ウィスターラットと並んでよく利用されるアウトブレッドラットにSDラットというのがあります。
SDとは、Sprague-Dawleyの略です。
今回は、SDラットの由来を見てみましょう。
オリジナルのストックは、1925年、ウィスコンシン大学の物理化学者である Robert Worthington Dawley 氏によって確立されました。
Spragueといのは、彼の最初の妻の旧姓で、自分の名字と併せて、Sprague-Dawleyと名付けたとのことです。

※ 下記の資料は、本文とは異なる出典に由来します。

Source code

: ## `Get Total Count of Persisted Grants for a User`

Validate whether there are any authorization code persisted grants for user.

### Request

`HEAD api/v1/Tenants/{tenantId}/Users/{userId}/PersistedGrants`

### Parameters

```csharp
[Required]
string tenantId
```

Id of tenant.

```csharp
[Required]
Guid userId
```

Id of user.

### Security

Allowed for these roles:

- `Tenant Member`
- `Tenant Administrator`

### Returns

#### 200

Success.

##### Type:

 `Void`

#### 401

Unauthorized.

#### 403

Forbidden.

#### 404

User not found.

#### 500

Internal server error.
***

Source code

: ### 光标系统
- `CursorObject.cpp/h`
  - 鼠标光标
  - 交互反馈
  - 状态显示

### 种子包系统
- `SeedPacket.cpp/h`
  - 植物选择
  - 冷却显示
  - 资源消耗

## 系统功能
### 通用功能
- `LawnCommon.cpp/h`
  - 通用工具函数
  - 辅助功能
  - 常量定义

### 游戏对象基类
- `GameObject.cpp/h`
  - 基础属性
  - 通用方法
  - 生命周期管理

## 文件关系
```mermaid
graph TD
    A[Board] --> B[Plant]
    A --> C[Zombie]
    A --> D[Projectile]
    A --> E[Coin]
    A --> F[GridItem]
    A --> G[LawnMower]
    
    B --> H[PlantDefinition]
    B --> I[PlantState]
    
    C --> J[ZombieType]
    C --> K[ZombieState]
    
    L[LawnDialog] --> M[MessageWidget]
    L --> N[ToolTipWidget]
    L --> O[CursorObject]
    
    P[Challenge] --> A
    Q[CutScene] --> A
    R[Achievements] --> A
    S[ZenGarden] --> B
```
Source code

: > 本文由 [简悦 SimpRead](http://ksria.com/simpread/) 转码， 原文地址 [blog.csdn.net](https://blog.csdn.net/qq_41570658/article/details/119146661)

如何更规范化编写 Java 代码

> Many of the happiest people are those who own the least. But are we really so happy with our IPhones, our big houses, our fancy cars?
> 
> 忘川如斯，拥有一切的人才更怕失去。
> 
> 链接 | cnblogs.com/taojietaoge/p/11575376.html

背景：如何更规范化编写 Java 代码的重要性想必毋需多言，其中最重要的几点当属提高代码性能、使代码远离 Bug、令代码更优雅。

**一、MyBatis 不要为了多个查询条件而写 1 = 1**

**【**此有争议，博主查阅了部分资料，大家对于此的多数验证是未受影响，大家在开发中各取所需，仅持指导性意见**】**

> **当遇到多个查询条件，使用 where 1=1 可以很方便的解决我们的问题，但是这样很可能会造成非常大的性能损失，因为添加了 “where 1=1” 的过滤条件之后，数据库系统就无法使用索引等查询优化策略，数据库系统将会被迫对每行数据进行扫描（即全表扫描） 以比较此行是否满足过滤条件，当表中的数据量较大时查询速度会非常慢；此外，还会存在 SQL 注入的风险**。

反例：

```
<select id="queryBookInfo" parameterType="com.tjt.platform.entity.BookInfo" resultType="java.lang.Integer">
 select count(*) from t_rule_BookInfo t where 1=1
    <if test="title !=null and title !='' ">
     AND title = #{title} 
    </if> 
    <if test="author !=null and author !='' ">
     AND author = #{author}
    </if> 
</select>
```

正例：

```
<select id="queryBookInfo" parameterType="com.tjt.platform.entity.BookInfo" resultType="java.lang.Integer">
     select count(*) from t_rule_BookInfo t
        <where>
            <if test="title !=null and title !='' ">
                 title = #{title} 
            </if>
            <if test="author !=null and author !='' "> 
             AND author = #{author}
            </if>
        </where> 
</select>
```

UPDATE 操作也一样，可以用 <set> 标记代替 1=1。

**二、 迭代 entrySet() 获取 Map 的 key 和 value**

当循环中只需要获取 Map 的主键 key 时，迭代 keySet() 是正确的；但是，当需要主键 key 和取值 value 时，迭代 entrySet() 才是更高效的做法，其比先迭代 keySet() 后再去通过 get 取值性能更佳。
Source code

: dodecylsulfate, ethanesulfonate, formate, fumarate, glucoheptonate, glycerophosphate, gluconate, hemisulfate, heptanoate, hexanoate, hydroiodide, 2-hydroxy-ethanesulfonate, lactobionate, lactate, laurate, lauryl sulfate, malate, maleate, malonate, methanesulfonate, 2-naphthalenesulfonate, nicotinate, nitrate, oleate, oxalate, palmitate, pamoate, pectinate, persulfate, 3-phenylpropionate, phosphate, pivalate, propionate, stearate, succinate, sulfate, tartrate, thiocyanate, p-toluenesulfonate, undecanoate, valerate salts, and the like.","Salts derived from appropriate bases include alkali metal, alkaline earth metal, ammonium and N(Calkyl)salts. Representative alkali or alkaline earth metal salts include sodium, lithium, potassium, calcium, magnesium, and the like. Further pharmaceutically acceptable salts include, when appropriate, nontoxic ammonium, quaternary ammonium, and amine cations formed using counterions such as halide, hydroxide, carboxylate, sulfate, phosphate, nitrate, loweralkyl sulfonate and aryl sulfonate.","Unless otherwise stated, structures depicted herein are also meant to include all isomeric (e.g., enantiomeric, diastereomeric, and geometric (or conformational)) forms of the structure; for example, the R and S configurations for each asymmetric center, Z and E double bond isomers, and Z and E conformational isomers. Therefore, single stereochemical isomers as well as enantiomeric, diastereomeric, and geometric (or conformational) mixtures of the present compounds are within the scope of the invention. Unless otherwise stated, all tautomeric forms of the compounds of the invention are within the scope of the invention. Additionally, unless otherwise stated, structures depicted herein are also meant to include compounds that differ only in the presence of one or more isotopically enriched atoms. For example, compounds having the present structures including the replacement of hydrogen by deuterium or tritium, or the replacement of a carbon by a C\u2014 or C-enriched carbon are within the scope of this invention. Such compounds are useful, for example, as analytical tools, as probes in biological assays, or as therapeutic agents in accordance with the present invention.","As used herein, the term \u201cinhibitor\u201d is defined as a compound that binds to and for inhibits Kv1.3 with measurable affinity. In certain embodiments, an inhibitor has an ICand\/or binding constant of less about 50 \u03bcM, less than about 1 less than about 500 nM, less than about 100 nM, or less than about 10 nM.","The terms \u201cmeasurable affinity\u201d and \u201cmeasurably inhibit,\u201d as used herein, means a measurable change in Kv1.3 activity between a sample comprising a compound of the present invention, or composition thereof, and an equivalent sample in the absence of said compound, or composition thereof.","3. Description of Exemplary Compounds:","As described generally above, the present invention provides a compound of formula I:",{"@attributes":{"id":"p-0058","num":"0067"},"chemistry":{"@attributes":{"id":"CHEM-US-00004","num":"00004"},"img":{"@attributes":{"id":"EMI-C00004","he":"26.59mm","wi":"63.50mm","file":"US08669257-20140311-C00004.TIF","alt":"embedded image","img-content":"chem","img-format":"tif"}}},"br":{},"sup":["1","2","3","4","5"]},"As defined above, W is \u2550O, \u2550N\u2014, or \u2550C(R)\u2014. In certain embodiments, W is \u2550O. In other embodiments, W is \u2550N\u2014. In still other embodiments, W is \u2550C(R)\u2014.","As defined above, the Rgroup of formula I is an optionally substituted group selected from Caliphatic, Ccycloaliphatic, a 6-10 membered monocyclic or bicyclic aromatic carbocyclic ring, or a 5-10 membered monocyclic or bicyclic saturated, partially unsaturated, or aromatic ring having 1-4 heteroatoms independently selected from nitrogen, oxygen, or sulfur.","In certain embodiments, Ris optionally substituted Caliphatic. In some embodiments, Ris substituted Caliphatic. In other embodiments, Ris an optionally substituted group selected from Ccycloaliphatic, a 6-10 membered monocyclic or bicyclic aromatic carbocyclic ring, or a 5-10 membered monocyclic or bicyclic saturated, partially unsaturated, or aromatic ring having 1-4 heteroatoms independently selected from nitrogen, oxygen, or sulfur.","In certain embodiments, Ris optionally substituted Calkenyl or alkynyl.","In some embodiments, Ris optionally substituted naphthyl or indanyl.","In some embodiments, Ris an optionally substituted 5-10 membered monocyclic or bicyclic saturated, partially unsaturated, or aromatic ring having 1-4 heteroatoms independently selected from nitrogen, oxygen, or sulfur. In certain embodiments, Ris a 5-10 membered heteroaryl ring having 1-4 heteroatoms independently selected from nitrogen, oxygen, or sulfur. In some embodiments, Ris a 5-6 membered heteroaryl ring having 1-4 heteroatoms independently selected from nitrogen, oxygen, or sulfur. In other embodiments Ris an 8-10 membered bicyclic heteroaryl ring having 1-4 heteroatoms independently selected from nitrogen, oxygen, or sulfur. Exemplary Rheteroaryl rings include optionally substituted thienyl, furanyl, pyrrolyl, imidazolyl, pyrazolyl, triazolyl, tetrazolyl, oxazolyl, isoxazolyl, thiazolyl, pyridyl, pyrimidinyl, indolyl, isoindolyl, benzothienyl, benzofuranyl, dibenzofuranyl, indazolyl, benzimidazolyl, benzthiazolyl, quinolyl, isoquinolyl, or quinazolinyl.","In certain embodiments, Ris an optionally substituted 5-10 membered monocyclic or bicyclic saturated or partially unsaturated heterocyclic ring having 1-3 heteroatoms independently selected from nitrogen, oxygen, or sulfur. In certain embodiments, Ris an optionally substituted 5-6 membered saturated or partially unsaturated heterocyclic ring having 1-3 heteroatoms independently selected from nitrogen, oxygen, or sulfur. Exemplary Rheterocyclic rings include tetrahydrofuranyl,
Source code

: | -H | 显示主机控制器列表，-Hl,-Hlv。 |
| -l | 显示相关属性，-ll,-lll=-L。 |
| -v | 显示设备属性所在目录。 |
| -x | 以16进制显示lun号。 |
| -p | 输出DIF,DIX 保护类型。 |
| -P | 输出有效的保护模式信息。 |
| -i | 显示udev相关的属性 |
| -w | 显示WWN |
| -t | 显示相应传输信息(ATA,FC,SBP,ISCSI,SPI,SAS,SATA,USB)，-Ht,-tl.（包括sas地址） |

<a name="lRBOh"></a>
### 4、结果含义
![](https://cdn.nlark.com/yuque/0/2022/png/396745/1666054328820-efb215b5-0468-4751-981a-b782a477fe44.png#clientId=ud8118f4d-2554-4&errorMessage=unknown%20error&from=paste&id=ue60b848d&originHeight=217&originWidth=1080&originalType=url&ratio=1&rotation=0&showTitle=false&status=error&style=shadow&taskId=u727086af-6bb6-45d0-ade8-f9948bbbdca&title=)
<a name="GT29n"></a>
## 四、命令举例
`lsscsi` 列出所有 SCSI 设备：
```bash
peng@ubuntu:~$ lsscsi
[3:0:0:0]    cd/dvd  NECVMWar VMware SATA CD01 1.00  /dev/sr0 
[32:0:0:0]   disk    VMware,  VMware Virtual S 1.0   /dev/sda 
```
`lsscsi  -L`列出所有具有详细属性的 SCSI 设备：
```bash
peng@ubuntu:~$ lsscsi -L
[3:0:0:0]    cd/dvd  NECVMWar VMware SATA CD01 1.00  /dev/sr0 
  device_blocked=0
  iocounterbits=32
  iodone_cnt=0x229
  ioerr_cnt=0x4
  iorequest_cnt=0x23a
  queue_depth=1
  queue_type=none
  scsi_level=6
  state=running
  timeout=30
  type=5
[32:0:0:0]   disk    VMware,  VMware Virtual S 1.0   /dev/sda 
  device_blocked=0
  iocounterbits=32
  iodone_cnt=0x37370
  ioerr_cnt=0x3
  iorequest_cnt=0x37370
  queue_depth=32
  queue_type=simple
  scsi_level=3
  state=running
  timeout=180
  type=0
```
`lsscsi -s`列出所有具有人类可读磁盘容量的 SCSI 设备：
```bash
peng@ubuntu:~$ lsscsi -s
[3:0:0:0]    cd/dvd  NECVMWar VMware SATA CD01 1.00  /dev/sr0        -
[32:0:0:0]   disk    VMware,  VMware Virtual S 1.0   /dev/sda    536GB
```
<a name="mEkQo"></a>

彼は、ウィスコンシン州のマディソンに Sprague-Dawley Inc.という会社を設立し、ラットの販売を始めました。Dawley氏の死後(1949年)、この会社は、ARS/Sprague-Dawley Companyとなり、今日では、Harlan Sprague-Dawleyとして世界的にも有名な実験動物供給元となっています。
さて、SDラットの由来です。
オリジナルのストックは、非常に大柄で元気な頭巾斑の雄ラット(ただし、アルビノをヘテロにもつ)に由来します。この雄ラットとアルビノの雌ラットを交配し、得られた産子のうち雌の産子に戻し交配をしました。このような戻し交配を7回繰り返し、アルビノのラットを用いて、複数ラインで、近交化を図りました。その中から、10頭を選び交雑しました。選抜の基準は、哺乳能力が高い、成長が早い、健康、気性がよい、亜ヒ酸(arsenic trioxide)に耐性があることです。
最初の雄ラットの由来は不明です。
交配に用いた雌ラットの由来は、Douredoure strainというもので、おそらくウィスター研究所に由来すると思われます。
現在でも、SDラットは複数の業者から購入可能です。
いずれの業者のカタログにも、SDラットは、性質温順、発育良好、繁殖良好、体型大型と紹介されています。つまり、選抜された特性を引き継いでいるのです。
ということは、現在のSDラットも亜ヒ酸に耐性があると想像されます。
参考文献
The Laboratory Rat: pp 32.
Rat Quality - A Consideration of Heredity, Diet and Disease: pp 86-97.